If you want to to change the hyperparameters or the algorithm, we suggest to copy the confs.yaml file and pass the new configuration file to the get_agent method in experiment.py.

Alternatively, you can also directly use the specific agent getter (e.g., create_gail_agent`or :code:`create_vail_agent, which can be found in utils.py). This way you can also directly pass the hyperparameters to the agent. In doing so, you can easily loop over hyperparameters to perform a search. Therefore, specify the parameter you would like to perform hyperparameter in the launcher file. Here is an example. Let’s say you want to perform a hyperparameter search over the critic’s learning rate of a VAIL agent.

To do so, change the loop in launcher.py from:

for env_id in env_ids:
    launcher.add_experiment(env_id__=env_id, **default_params)

to:

critic_lrs = [1e-3, 1e-4, 1e-5]
for env_id, critic_lr in product(env_ids, critic_lrs):
    launcher.add_experiment(env_id__=env_id, critic_lr__=critic_lr, **default_params)

The trailing underscores are important to have a separate logging directory for each experiment when looping over a parameter.

Note

You have to specify the new parameter with the type declaration in the experiment.py file.

Hence, the experiment file changes from:

def experiment(env_id: str = None,
               n_epochs: int = 500,
               n_steps_per_epoch: int = 10000,
               n_steps_per_fit: int = 1024,
               n_eval_episodes: int = 50,
               n_epochs_save: int = 500,
               gamma: float = 0.99,
               results_dir: str = './logs',
               use_cuda: bool = False,
               seed: int = 0):
    # ...

to:

def experiment(env_id: str = None,
               n_epochs: int = 500,
               n_steps_per_epoch: int = 10000,
               n_steps_per_fit: int = 1024,
               n_eval_episodes: int = 50,
               n_epochs_save: int = 500,
               lr_critic: float = 1e-3,     # WE ADDED THIS LINE
               gamma: float = 0.99,
               results_dir: str = './logs',
               use_cuda: bool = False,
               seed: int = 0):
    # ...

    # pass the new learning rate to the agent

Load and Evaluate a Trained Agent

The best agents are saved every n_epochs_save epochs at your specified directory or at the default directory ./logs.
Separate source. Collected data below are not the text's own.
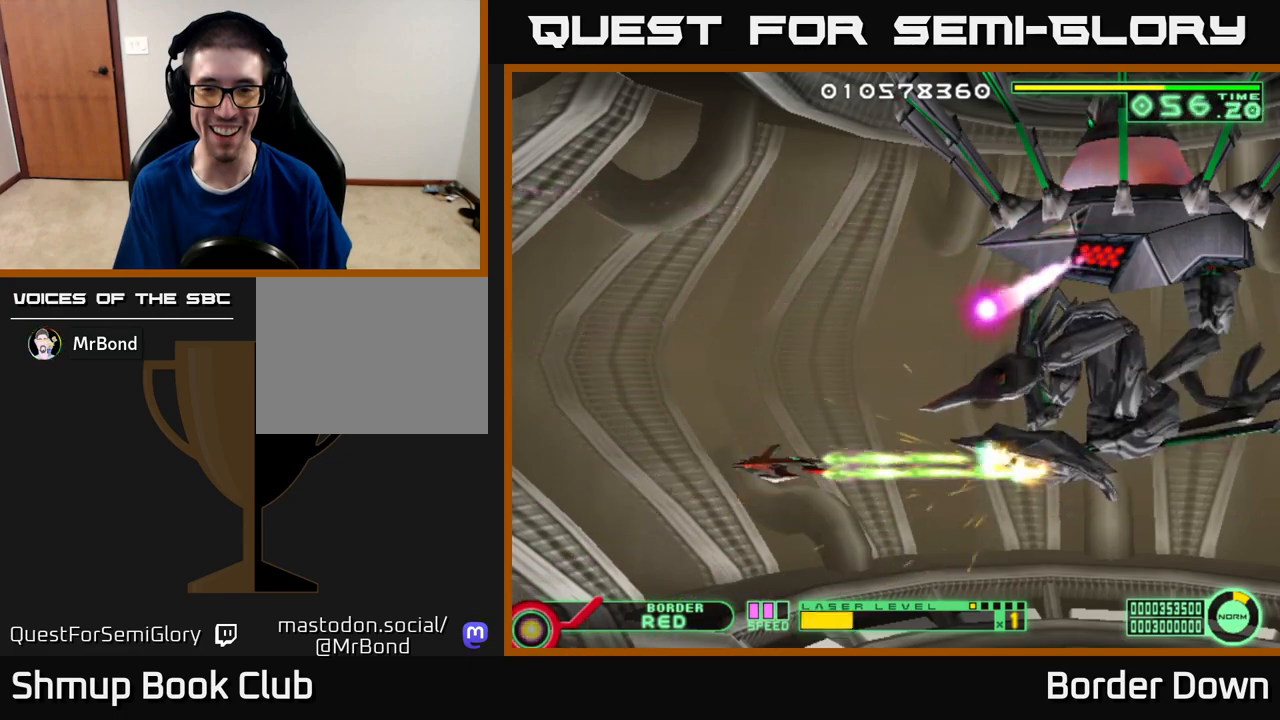
{"buttons": ["A"], "left_stick": "center", "right_stick": "center", "events": [[83, "DPAD_LEFT", "down"], [233, "DPAD_DOWN", "down"], [233, "DPAD_LEFT", "up"], [267, "DPAD_RIGHT", "down"], [283, "DPAD_DOWN", "up"], [500, "DPAD_RIGHT", "up"]]}
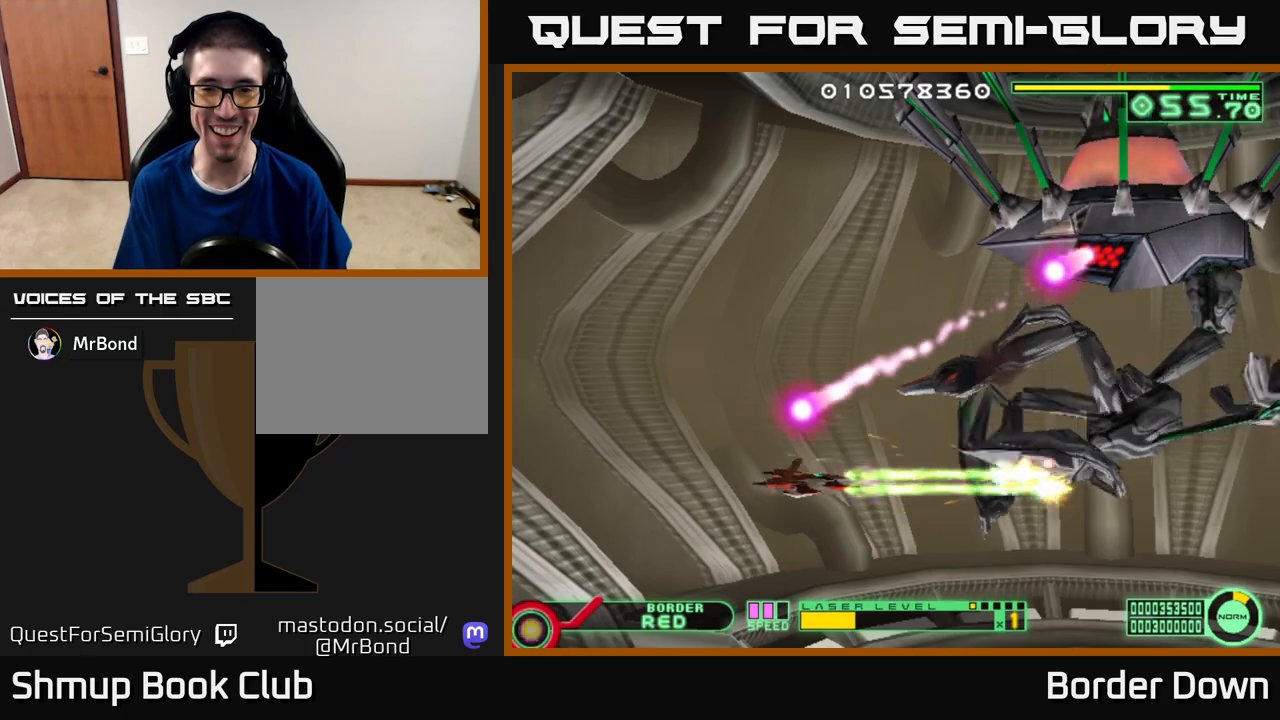
{"buttons": ["A", "DPAD_LEFT"], "left_stick": "center", "right_stick": "center", "events": [[117, "DPAD_LEFT", "down"]]}
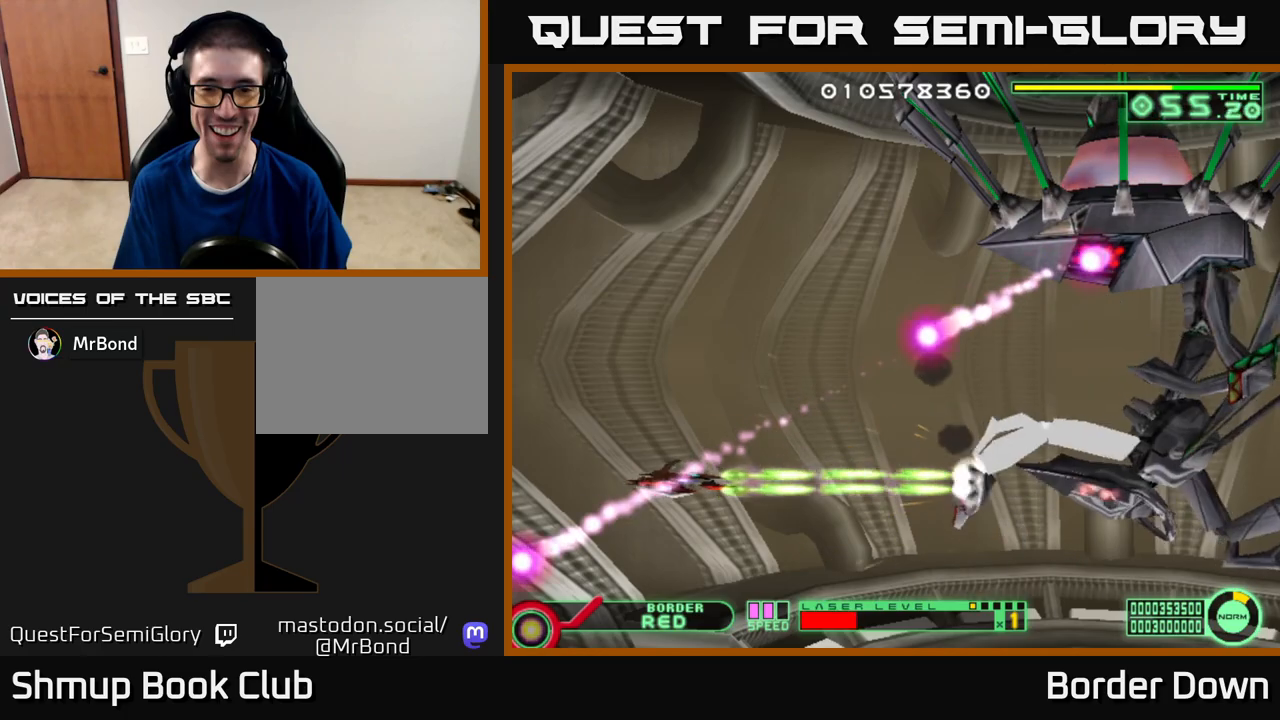
{"buttons": ["A", "DPAD_UP", "DPAD_LEFT"], "left_stick": "center", "right_stick": "center", "events": [[450, "DPAD_UP", "down"]]}
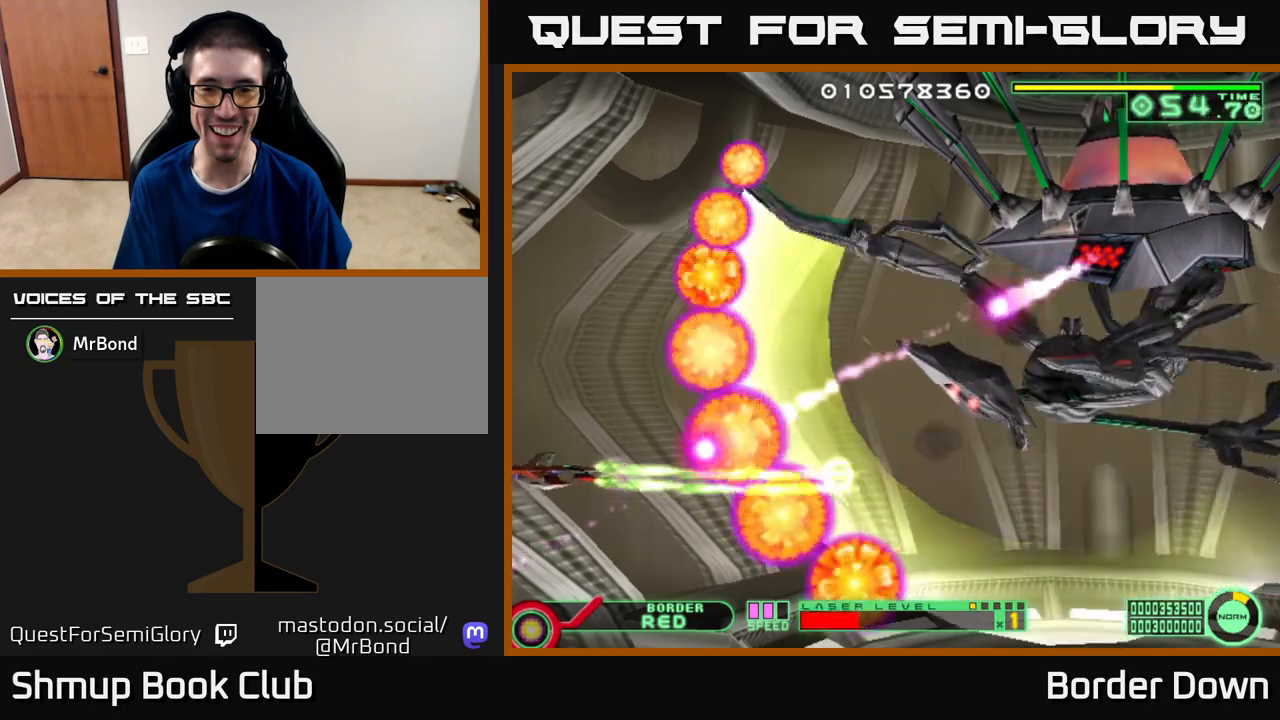
{"buttons": ["A"], "left_stick": "center", "right_stick": "center", "events": [[33, "DPAD_LEFT", "up"], [117, "DPAD_LEFT", "down"], [150, "DPAD_LEFT", "up"], [217, "DPAD_LEFT", "down"], [400, "DPAD_UP", "up"], [417, "DPAD_LEFT", "up"]]}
To load and evaluate a trained agent, you can use the following code:

from mushroom_rl.core import Core, Agent
from loco_mujoco import LocoEnv


env = LocoEnv.make("Atlas.walk")

agent = Agent.load("./path/to/agent.msh")

core = Core(agent, env)

core.evaluate(n_episodes=10, render=True)

In the example above, first an Atlas environment is created. Then, the agent is loaded from the specified path. Finally, the agent is evaluated for 10 episodes with rendering enabled.

Continue Training from a Checkpoint

Similarly to above, if you want to continue training from a checkpoint, you can replace the line agent = get_agent(env_id, mdp, use_cuda, sw) in the experiment.py file with the following line agent = Agent.load("./path/to/agent.msh"). In that case, you will continue training from the specified checkpoint.